Le Visage de Pasolini de Massimo Daviddi est structuré en six sections et se présente sous la forme de courts poèmes en prose. Dans un article publié dans Viceversa Littérature en mai 2023, Marica Iannuzzi évoque les particularités de cette écriture, qui s’ancre dans un monde immédiat, des situations communes, où des personnages anonymes, des animaux, des végétaux se côtoient. Le poète observe et décrit, à travers un spectre sensoriel qui accueille les sons, les silences, les images, le monde qui l’entoure, les événements minimes et les incertitudes. Pas d’effets de style dans ces textes qui racontent un univers à la fois commun et complexe, dans un langage sans aspérités ni obscurité. Il y a pourtant des difficultés d’approche, culturelles et textuelles, pour les traductrices.

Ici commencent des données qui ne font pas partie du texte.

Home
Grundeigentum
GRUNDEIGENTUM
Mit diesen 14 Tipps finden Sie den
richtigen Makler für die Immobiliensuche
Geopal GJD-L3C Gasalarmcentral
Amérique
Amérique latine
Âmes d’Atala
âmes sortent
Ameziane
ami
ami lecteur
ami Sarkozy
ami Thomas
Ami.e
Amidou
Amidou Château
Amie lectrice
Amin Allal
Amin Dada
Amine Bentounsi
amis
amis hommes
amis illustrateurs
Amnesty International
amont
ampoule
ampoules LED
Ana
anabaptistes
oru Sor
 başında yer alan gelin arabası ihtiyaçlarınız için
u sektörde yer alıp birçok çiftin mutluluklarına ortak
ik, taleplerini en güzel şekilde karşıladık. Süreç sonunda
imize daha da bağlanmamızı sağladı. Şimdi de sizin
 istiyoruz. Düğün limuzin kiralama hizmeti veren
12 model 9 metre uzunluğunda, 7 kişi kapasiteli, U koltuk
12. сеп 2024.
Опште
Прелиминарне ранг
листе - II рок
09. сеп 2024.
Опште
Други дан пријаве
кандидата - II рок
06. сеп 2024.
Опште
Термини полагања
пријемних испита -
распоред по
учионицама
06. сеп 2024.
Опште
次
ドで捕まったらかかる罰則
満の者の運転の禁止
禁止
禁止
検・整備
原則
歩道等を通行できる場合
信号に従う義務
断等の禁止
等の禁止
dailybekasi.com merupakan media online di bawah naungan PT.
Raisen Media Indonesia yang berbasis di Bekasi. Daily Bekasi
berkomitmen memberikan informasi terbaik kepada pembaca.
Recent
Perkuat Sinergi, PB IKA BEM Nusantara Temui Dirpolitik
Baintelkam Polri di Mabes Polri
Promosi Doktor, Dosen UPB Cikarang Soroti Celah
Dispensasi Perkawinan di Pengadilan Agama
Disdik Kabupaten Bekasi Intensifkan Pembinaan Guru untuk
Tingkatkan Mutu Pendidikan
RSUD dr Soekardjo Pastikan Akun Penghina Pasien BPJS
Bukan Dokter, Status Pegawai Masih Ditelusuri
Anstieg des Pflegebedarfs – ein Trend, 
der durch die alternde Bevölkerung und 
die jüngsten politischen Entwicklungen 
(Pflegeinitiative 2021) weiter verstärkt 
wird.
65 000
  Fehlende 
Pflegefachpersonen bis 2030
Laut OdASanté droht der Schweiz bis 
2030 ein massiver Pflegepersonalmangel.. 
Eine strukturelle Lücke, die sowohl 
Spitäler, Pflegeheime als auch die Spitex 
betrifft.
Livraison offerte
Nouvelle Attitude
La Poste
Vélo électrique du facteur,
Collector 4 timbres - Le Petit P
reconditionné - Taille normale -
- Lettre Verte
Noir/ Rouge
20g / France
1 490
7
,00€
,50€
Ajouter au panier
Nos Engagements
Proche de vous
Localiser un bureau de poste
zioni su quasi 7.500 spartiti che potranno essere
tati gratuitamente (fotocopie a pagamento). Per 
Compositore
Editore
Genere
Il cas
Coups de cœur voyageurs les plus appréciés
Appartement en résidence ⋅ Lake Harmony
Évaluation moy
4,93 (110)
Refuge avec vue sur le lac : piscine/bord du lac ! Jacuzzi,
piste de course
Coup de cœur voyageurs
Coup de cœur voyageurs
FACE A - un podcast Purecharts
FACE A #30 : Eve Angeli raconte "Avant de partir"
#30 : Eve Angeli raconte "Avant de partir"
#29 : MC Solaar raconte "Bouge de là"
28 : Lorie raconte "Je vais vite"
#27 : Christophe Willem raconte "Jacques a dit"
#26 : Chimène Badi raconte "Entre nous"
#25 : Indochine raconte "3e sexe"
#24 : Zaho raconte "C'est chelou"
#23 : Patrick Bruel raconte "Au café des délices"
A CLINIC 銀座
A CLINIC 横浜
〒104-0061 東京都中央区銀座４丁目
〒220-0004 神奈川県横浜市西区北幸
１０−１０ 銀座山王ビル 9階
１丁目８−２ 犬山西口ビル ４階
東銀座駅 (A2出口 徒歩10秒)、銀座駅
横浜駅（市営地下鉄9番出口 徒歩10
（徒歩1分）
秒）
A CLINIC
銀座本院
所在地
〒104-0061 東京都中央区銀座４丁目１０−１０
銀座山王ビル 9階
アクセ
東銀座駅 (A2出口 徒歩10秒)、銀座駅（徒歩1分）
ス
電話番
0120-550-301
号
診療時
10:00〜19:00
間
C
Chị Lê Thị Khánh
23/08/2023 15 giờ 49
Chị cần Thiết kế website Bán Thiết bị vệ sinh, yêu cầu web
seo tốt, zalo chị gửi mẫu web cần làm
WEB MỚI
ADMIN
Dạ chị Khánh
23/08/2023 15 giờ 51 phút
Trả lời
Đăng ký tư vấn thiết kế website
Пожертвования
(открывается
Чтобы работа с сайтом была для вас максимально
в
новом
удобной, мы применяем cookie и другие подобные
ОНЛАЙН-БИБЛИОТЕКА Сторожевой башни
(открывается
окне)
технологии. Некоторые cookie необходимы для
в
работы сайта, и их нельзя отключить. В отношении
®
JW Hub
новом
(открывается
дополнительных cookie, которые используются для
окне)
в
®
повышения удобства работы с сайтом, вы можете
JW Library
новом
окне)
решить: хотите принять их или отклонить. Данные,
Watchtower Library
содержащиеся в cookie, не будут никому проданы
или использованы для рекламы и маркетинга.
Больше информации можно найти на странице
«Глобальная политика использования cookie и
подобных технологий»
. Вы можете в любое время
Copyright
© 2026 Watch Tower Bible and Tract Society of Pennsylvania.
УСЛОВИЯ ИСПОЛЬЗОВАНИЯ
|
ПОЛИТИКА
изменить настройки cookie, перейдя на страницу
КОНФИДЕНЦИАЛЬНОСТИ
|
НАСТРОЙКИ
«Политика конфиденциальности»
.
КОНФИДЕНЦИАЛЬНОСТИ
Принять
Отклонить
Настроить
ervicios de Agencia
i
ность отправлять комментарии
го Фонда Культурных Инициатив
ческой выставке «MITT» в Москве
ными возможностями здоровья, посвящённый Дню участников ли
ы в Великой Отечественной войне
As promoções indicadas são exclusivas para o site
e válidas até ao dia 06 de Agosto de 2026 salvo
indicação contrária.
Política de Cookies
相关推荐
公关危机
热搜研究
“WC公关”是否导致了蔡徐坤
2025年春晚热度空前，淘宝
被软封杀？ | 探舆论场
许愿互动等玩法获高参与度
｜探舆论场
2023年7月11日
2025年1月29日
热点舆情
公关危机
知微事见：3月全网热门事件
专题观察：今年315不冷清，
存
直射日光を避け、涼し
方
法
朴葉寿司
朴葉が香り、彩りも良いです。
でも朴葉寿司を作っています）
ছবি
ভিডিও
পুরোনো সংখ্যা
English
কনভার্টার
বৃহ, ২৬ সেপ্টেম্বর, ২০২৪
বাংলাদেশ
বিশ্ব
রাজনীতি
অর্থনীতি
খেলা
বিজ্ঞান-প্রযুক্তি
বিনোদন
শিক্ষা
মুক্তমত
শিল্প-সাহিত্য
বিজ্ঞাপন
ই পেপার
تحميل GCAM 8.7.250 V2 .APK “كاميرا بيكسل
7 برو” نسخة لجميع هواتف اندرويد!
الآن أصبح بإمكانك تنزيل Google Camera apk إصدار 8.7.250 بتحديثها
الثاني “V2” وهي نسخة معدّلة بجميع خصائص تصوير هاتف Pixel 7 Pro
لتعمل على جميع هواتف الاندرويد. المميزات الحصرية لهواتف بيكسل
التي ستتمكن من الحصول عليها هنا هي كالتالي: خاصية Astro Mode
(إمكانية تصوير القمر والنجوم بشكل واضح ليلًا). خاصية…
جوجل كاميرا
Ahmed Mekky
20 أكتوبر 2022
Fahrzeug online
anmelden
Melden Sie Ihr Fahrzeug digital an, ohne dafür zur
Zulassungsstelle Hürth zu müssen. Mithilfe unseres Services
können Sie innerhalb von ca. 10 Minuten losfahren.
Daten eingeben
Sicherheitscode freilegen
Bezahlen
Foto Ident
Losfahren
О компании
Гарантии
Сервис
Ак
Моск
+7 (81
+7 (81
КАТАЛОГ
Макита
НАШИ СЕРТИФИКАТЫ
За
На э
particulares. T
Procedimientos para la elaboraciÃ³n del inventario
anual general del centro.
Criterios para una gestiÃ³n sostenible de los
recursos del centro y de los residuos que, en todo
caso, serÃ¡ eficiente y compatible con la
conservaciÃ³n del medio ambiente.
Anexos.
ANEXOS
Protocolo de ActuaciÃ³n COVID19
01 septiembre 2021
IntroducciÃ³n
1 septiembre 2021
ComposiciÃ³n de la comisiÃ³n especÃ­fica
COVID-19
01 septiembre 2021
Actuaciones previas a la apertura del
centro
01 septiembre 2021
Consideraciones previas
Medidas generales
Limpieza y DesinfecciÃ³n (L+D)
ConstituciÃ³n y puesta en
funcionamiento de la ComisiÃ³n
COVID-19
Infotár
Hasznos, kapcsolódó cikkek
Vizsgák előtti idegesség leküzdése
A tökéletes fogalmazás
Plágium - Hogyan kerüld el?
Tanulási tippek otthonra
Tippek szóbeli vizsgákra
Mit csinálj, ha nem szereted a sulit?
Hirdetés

D’un point de vue historique, la littérature italienne dispose de très peu d’exemples de poèmes en prose ou de proses poétiques: même après l’introduction du vers libre au XIXe siècle, la versification et le lyrisme restent prédominants dans la poésie de la Péninsule. Par rapport à la tradition italienne, le choix de Daviddi est donc innovant: le ton se veut descriptif et «modeste» (s’attardant à saisir «la vie dans un bref instant de vie», écrit-il); on y perçoit l’ombre d’Umberto Saba, qui demandait à la poésie d’être juste «honnête». La tension lyrique est obtenue par un jeu subtil de déplacements sémantiques, d’allitérations et d’ellipses, créant souvent une incertitude syntactique. La traduction en français de ces vers paisibles et profonds demande beaucoup de finesse et nous offre un défi passionnant: trouver le ton «juste» pour une simplicité tout apparente.